WHAT TO WORK ON:
Set down again exactly the lines of the listing below that fall between the line holding "che si fondono" and the line holding "Norwegia Tumbangkan Brasil, Haaland Samai", inclusive.
──────── TASK INPUT ────────
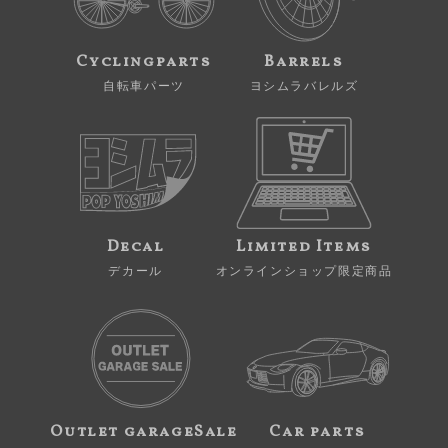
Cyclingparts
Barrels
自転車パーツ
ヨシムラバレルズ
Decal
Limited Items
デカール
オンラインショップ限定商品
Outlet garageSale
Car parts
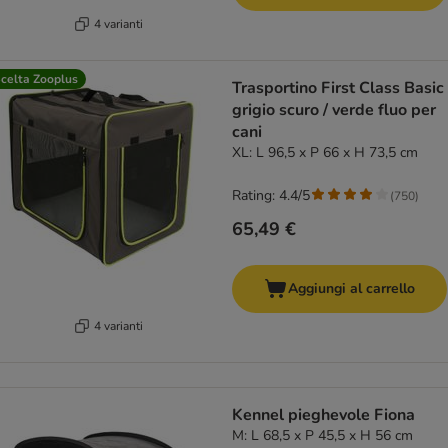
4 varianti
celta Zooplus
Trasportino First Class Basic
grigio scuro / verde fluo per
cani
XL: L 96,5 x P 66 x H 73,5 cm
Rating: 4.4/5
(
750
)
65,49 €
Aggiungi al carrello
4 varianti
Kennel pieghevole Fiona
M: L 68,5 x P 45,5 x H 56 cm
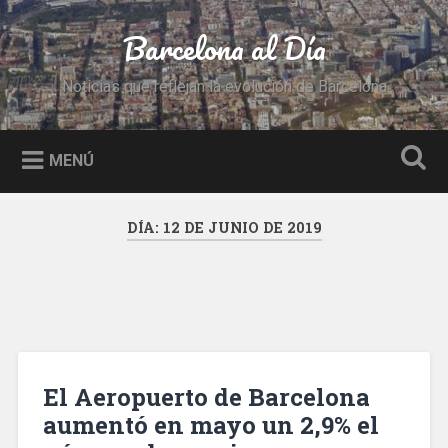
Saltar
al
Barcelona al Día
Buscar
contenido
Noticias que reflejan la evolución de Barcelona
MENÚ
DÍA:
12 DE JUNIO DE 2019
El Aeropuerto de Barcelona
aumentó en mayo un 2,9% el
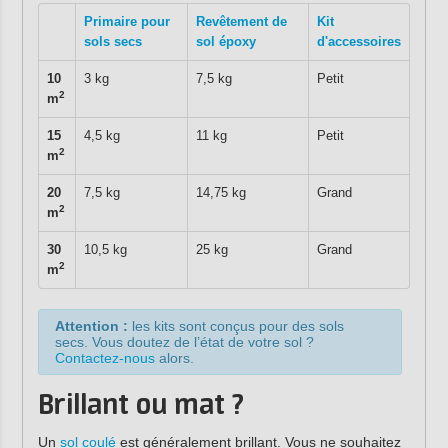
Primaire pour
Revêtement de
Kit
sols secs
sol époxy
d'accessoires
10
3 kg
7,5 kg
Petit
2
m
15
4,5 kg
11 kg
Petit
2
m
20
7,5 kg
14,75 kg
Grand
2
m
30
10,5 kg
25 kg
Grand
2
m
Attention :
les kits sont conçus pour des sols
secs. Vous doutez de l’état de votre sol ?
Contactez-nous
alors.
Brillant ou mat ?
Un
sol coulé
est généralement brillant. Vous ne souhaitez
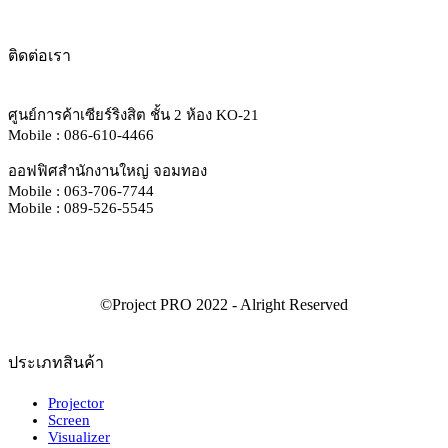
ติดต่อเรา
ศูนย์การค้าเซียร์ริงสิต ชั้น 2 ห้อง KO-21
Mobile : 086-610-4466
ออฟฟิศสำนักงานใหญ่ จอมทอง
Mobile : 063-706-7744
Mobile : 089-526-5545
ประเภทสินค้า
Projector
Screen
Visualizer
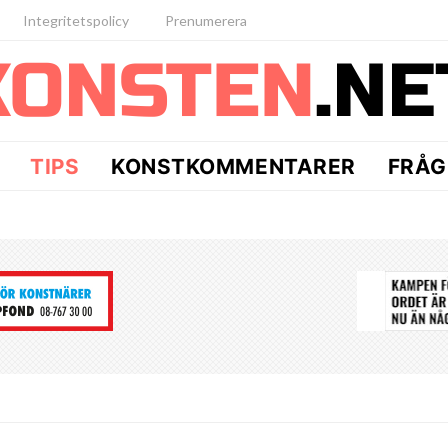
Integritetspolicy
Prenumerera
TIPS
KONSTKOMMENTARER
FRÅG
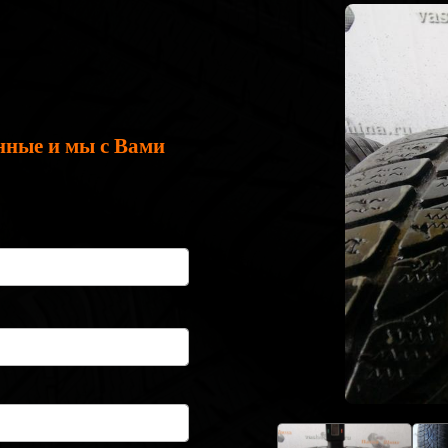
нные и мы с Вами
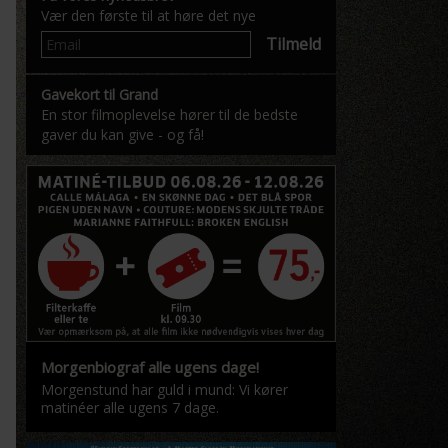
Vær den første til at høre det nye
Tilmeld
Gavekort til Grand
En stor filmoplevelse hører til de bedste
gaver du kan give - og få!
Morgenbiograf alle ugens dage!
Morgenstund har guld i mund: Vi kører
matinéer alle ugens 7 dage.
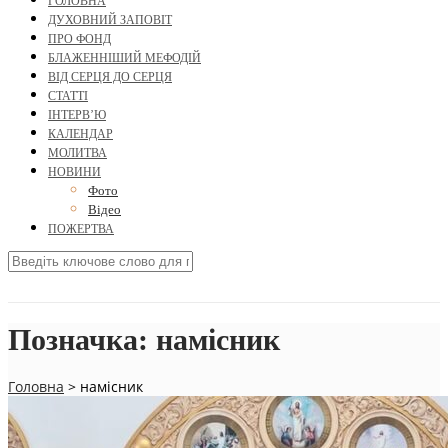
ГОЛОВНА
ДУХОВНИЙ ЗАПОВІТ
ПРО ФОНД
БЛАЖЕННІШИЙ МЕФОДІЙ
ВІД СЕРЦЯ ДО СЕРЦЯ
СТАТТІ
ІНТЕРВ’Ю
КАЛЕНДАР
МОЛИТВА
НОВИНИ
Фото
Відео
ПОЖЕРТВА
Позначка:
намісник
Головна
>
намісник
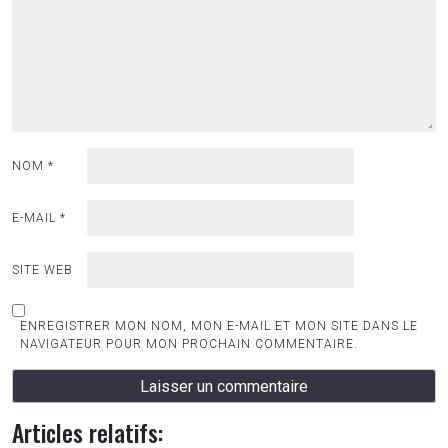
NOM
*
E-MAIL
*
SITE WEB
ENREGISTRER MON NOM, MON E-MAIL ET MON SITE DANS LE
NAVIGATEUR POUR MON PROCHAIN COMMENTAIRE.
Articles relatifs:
────────
──────── TASK INPUT ────────
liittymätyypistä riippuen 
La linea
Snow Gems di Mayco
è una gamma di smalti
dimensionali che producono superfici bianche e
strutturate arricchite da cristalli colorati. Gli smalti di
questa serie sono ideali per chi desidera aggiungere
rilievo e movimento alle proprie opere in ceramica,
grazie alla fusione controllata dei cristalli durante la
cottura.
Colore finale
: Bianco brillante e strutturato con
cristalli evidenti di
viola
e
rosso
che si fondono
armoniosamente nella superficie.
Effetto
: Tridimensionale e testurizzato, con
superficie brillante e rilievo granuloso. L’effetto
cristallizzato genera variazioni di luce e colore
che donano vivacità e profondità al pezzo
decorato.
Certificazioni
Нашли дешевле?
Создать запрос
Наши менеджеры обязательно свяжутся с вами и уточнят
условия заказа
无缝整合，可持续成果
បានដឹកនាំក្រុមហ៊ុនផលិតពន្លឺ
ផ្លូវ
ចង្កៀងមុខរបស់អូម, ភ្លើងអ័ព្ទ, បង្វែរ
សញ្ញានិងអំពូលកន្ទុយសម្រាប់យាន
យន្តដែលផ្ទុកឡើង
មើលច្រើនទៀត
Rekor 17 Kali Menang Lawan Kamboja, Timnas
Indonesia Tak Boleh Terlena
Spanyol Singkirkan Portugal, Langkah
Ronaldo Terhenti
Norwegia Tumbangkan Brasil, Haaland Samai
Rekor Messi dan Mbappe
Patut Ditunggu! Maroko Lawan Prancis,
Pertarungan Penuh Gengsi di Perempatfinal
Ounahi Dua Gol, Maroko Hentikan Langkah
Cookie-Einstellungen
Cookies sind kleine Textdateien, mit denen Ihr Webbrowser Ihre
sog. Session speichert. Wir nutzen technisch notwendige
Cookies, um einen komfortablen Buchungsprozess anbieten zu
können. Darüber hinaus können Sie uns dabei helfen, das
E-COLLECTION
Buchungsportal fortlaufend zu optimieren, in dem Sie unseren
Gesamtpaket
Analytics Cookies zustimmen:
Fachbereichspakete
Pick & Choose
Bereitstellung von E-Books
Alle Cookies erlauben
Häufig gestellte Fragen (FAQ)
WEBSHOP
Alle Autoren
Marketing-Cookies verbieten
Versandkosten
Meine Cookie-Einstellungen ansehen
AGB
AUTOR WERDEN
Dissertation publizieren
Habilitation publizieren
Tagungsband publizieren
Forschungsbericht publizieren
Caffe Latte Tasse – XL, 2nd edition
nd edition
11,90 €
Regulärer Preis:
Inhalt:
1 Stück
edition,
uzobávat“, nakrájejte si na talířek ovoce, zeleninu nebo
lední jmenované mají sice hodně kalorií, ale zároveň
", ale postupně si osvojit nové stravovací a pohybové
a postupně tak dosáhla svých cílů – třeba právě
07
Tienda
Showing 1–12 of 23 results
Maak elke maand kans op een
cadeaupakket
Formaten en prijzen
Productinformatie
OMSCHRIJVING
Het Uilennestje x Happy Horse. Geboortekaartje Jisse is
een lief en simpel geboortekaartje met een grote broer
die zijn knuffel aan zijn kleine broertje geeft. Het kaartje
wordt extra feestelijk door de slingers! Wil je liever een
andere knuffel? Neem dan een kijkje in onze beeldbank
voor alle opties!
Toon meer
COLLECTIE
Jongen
────────
WORKED SOLUTION:
che si fondono
armoniosamente nella superficie.
Effetto
: Tridimensionale e testurizzato, con
superficie brillante e rilievo granuloso. L’effetto
cristallizzato genera variazioni di luce e colore
che donano vivacità e profondità al pezzo
decorato.
Certificazioni
Нашли дешевле?
Создать запрос
Наши менеджеры обязательно свяжутся с вами и уточнят
условия заказа
无缝整合，可持续成果
បានដឹកនាំក្រុមហ៊ុនផលិតពន្លឺ
ផ្លូវ
ចង្កៀងមុខរបស់អូម, ភ្លើងអ័ព្ទ, បង្វែរ
សញ្ញានិងអំពូលកន្ទុយសម្រាប់យាន
យន្តដែលផ្ទុកឡើង
មើលច្រើនទៀត
Rekor 17 Kali Menang Lawan Kamboja, Timnas
Indonesia Tak Boleh Terlena
Spanyol Singkirkan Portugal, Langkah
Ronaldo Terhenti
Norwegia Tumbangkan Brasil, Haaland Samai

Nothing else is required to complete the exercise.